■ PROBLEM REQUIREMENTS ■
Could you retype the whole listing, word for word?

(DATA FOR ANALYSIS)

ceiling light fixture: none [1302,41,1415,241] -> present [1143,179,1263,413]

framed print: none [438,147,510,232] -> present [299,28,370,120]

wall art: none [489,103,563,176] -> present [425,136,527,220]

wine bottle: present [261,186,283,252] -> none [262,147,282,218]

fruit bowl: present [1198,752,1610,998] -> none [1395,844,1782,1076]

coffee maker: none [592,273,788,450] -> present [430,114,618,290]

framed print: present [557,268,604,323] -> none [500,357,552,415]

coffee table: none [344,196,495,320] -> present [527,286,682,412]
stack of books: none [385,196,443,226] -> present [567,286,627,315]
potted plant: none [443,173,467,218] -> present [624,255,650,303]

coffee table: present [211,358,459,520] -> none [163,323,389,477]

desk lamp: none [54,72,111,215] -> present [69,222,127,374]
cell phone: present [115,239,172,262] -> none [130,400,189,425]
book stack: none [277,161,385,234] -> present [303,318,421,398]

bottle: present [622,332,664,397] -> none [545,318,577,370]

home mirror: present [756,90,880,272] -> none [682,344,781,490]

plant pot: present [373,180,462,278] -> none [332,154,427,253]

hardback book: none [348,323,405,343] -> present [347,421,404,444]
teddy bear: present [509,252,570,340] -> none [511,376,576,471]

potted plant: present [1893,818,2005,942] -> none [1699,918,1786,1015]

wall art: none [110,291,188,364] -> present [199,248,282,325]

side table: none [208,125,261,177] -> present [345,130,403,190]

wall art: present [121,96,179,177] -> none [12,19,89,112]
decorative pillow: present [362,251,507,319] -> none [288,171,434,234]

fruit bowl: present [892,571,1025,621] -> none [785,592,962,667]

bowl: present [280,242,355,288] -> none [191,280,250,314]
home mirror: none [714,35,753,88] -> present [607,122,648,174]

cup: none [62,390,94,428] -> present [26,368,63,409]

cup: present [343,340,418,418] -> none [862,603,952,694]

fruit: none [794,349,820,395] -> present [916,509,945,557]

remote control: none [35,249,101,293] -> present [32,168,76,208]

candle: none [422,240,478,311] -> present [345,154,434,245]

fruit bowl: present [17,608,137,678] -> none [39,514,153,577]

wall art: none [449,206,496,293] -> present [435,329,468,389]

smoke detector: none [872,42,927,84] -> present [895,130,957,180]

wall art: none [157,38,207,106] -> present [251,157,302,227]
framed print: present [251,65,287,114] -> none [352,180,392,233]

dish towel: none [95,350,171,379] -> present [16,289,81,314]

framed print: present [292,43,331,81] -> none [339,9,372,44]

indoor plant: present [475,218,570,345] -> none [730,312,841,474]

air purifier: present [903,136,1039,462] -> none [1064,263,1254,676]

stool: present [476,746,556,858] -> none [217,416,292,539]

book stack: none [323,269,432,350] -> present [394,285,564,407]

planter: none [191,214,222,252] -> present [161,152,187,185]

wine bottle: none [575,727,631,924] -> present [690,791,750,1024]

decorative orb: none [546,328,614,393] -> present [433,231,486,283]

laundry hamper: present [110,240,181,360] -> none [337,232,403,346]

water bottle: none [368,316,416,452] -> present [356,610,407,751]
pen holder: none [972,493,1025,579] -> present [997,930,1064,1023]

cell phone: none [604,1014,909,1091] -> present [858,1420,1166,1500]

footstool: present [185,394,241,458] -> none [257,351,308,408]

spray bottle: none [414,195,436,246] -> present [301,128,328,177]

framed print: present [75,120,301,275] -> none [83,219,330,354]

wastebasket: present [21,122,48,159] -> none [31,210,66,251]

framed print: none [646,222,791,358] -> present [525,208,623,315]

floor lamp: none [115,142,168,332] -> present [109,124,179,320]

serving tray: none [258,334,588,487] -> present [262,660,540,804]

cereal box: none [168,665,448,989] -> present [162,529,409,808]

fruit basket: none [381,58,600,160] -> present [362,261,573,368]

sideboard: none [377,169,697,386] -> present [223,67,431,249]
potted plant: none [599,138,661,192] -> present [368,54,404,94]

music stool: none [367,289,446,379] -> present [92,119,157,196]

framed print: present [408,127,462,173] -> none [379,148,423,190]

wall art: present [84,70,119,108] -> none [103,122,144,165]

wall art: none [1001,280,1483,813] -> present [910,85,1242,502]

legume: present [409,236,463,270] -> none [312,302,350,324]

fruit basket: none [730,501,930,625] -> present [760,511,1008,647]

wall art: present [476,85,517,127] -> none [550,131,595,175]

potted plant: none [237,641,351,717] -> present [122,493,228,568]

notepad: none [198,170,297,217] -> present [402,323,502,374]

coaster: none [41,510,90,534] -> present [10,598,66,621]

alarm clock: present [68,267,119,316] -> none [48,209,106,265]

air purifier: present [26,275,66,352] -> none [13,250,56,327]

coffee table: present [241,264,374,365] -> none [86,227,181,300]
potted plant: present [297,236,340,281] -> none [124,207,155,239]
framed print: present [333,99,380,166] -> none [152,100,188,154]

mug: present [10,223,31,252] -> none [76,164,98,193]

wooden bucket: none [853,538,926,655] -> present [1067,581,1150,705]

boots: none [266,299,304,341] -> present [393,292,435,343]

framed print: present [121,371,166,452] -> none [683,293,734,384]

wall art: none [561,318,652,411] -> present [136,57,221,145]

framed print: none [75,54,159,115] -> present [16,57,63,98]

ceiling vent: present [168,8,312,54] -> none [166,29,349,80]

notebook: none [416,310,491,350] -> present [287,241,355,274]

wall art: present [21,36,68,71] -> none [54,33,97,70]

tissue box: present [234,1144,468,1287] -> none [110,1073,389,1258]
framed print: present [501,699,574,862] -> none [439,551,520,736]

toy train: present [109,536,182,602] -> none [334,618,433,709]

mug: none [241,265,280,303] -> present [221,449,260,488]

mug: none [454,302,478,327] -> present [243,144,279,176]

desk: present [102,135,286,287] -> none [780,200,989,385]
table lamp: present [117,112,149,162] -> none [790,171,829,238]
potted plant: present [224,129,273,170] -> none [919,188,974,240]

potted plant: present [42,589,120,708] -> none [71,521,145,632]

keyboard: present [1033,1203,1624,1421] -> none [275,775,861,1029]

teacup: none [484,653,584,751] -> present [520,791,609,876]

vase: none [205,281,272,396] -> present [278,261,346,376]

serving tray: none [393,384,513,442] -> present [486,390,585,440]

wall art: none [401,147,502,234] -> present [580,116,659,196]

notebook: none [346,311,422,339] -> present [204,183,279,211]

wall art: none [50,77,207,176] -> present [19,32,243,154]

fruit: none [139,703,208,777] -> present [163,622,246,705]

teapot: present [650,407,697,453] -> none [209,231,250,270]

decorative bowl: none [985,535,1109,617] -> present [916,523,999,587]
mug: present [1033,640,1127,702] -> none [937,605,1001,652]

(End DATA FOR ANALYSIS)

■ REPLY ■
ceiling light fixture: none [1302,41,1415,241] -> present [1143,179,1263,413]

framed print: none [438,147,510,232] -> present [299,28,370,120]

wall art: none [489,103,563,176] -> present [425,136,527,220]

wine bottle: present [261,186,283,252] -> none [262,147,282,218]

fruit bowl: present [1198,752,1610,998] -> none [1395,844,1782,1076]

coffee maker: none [592,273,788,450] -> present [430,114,618,290]

framed print: present [557,268,604,323] -> none [500,357,552,415]

coffee table: none [344,196,495,320] -> present [527,286,682,412]
stack of books: none [385,196,443,226] -> present [567,286,627,315]
potted plant: none [443,173,467,218] -> present [624,255,650,303]

coffee table: present [211,358,459,520] -> none [163,323,389,477]

desk lamp: none [54,72,111,215] -> present [69,222,127,374]
cell phone: present [115,239,172,262] -> none [130,400,189,425]
book stack: none [277,161,385,234] -> present [303,318,421,398]

bottle: present [622,332,664,397] -> none [545,318,577,370]

home mirror: present [756,90,880,272] -> none [682,344,781,490]

plant pot: present [373,180,462,278] -> none [332,154,427,253]

hardback book: none [348,323,405,343] -> present [347,421,404,444]
teddy bear: present [509,252,570,340] -> none [511,376,576,471]

potted plant: present [1893,818,2005,942] -> none [1699,918,1786,1015]

wall art: none [110,291,188,364] -> present [199,248,282,325]

side table: none [208,125,261,177] -> present [345,130,403,190]

wall art: present [121,96,179,177] -> none [12,19,89,112]
decorative pillow: present [362,251,507,319] -> none [288,171,434,234]

fruit bowl: present [892,571,1025,621] -> none [785,592,962,667]

bowl: present [280,242,355,288] -> none [191,280,250,314]
home mirror: none [714,35,753,88] -> present [607,122,648,174]

cup: none [62,390,94,428] -> present [26,368,63,409]

cup: present [343,340,418,418] -> none [862,603,952,694]

fruit: none [794,349,820,395] -> present [916,509,945,557]

remote control: none [35,249,101,293] -> present [32,168,76,208]

candle: none [422,240,478,311] -> present [345,154,434,245]

fruit bowl: present [17,608,137,678] -> none [39,514,153,577]

wall art: none [449,206,496,293] -> present [435,329,468,389]

smoke detector: none [872,42,927,84] -> present [895,130,957,180]

wall art: none [157,38,207,106] -> present [251,157,302,227]
framed print: present [251,65,287,114] -> none [352,180,392,233]

dish towel: none [95,350,171,379] -> present [16,289,81,314]

framed print: present [292,43,331,81] -> none [339,9,372,44]

indoor plant: present [475,218,570,345] -> none [730,312,841,474]

air purifier: present [903,136,1039,462] -> none [1064,263,1254,676]

stool: present [476,746,556,858] -> none [217,416,292,539]

book stack: none [323,269,432,350] -> present [394,285,564,407]

planter: none [191,214,222,252] -> present [161,152,187,185]

wine bottle: none [575,727,631,924] -> present [690,791,750,1024]

decorative orb: none [546,328,614,393] -> present [433,231,486,283]

laundry hamper: present [110,240,181,360] -> none [337,232,403,346]

water bottle: none [368,316,416,452] -> present [356,610,407,751]
pen holder: none [972,493,1025,579] -> present [997,930,1064,1023]

cell phone: none [604,1014,909,1091] -> present [858,1420,1166,1500]

footstool: present [185,394,241,458] -> none [257,351,308,408]

spray bottle: none [414,195,436,246] -> present [301,128,328,177]

framed print: present [75,120,301,275] -> none [83,219,330,354]

wastebasket: present [21,122,48,159] -> none [31,210,66,251]

framed print: none [646,222,791,358] -> present [525,208,623,315]

floor lamp: none [115,142,168,332] -> present [109,124,179,320]

serving tray: none [258,334,588,487] -> present [262,660,540,804]

cereal box: none [168,665,448,989] -> present [162,529,409,808]

fruit basket: none [381,58,600,160] -> present [362,261,573,368]

sideboard: none [377,169,697,386] -> present [223,67,431,249]
potted plant: none [599,138,661,192] -> present [368,54,404,94]

music stool: none [367,289,446,379] -> present [92,119,157,196]

framed print: present [408,127,462,173] -> none [379,148,423,190]

wall art: present [84,70,119,108] -> none [103,122,144,165]

wall art: none [1001,280,1483,813] -> present [910,85,1242,502]

legume: present [409,236,463,270] -> none [312,302,350,324]

fruit basket: none [730,501,930,625] -> present [760,511,1008,647]

wall art: present [476,85,517,127] -> none [550,131,595,175]

potted plant: none [237,641,351,717] -> present [122,493,228,568]

notepad: none [198,170,297,217] -> present [402,323,502,374]

coaster: none [41,510,90,534] -> present [10,598,66,621]

alarm clock: present [68,267,119,316] -> none [48,209,106,265]

air purifier: present [26,275,66,352] -> none [13,250,56,327]

coffee table: present [241,264,374,365] -> none [86,227,181,300]
potted plant: present [297,236,340,281] -> none [124,207,155,239]
framed print: present [333,99,380,166] -> none [152,100,188,154]

mug: present [10,223,31,252] -> none [76,164,98,193]

wooden bucket: none [853,538,926,655] -> present [1067,581,1150,705]

boots: none [266,299,304,341] -> present [393,292,435,343]

framed print: present [121,371,166,452] -> none [683,293,734,384]

wall art: none [561,318,652,411] -> present [136,57,221,145]

framed print: none [75,54,159,115] -> present [16,57,63,98]

ceiling vent: present [168,8,312,54] -> none [166,29,349,80]

notebook: none [416,310,491,350] -> present [287,241,355,274]

wall art: present [21,36,68,71] -> none [54,33,97,70]

tissue box: present [234,1144,468,1287] -> none [110,1073,389,1258]
framed print: present [501,699,574,862] -> none [439,551,520,736]

toy train: present [109,536,182,602] -> none [334,618,433,709]

mug: none [241,265,280,303] -> present [221,449,260,488]

mug: none [454,302,478,327] -> present [243,144,279,176]

desk: present [102,135,286,287] -> none [780,200,989,385]
table lamp: present [117,112,149,162] -> none [790,171,829,238]
potted plant: present [224,129,273,170] -> none [919,188,974,240]

potted plant: present [42,589,120,708] -> none [71,521,145,632]

keyboard: present [1033,1203,1624,1421] -> none [275,775,861,1029]

teacup: none [484,653,584,751] -> present [520,791,609,876]

vase: none [205,281,272,396] -> present [278,261,346,376]

serving tray: none [393,384,513,442] -> present [486,390,585,440]

wall art: none [401,147,502,234] -> present [580,116,659,196]

notebook: none [346,311,422,339] -> present [204,183,279,211]

wall art: none [50,77,207,176] -> present [19,32,243,154]

fruit: none [139,703,208,777] -> present [163,622,246,705]

teapot: present [650,407,697,453] -> none [209,231,250,270]

decorative bowl: none [985,535,1109,617] -> present [916,523,999,587]
mug: present [1033,640,1127,702] -> none [937,605,1001,652]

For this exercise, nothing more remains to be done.